Quel projet vous a le plus marqué ?
Vanessa: Le premier projet ayant eu lieu dans un centre pour migrants a été effectué en 2016, au centre des Tattes à Vernier, le plus grand centre pour migrants de Suisse. La transformation a été radicale - les murs nus ont laissés place à la couleur. Ce changement – qui peut paraître anodin – a profondément changé l’ambiance du lieu. C’est la preuve que lorsqu’on est dans un environnement étranger, austère et froid, il suffit de peu de ressources bien utilisées pour rendre un endroit accueillant, stimulant et apaisant - induisant ainsi un rapport très différent à l’espace qui se fait ressentir dans les interactions quotidiennes.

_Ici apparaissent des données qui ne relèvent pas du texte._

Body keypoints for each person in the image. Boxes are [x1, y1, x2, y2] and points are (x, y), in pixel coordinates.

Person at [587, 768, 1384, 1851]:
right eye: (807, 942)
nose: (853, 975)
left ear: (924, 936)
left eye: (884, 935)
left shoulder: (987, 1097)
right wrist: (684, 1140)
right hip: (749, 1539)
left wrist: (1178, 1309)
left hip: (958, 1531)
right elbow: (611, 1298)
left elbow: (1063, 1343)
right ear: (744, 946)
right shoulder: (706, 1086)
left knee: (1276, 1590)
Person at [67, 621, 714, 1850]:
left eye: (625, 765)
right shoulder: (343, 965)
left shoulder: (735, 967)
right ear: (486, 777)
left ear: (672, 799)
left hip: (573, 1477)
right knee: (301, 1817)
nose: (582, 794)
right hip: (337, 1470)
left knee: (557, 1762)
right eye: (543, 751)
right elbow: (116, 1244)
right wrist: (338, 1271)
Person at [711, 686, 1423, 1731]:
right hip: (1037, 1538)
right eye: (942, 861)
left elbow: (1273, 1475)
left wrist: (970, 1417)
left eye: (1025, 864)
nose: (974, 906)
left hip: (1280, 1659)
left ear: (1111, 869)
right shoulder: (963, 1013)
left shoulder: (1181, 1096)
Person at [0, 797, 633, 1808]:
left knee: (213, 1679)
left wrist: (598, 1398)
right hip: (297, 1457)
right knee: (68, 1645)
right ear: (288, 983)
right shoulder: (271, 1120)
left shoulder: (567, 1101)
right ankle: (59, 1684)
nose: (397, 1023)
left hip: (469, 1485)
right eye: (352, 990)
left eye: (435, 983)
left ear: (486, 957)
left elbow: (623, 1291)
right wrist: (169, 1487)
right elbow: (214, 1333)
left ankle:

Quels sont vos prochains projets ?
Vanessa: Nous avons beaucoup de projets à venir. Avec la pandémie du COVID-19, nous avons eu de nombreuses demandes pour des projets dans des maisons de retraite, et des centres psychiatriques - où de nombreuses personnes souffrent d’isolement. Nous souhaitons travailler encore plus au niveau local, et collaborer avec d’autres organisations comme Switzerland for UNHCR par exemple.
Pour terminer, pourquoi cet engagement ?
Marina: L’art permet de construire des ponts entre différents groupes de nos communautés, de mieux vivre ensemble. Il est aussi important pour nous de montrer que c’est à travers des engagements comme ceux-ci que l’on crée et renforce des liens essentiels entre la communauté d’accueil et les réfugiés et les migrants, qui sont souvent synonyme de peur et de rejet. Ainsi, nos projets ont pour but de rapprocher les gens, de dépasser les barrières et les aprioris.
Vanessa: Le centre interfacultaire en sciences affectives de l’Université de Genève (CISA) mènera une étude sur l’impact que l’environnement visuel peut avoir sur nos émotions. Nos fresques thérapeutiques réalisées aux Hôpitaux Universitaires de Genève en seront l'objet. Ce renouveau d’intérêt sur comment notre environnement affecte notre santé et bien-être mental est encourageant pour notre travail, et nous motive à embellir et transformer encore plus de lieux dans le futur.
Les retours reçus de la part des personnes fréquentant les lieux transformés par les fresques d’Anouk en disent long sur l’impact de ces dernières sur les conditions de vie des résidents et du personnel. En effet, l’immense majorité reconnaît les bénéfices de nos fresques thérapeutiques sur l’ambiance générale et la vie en communauté.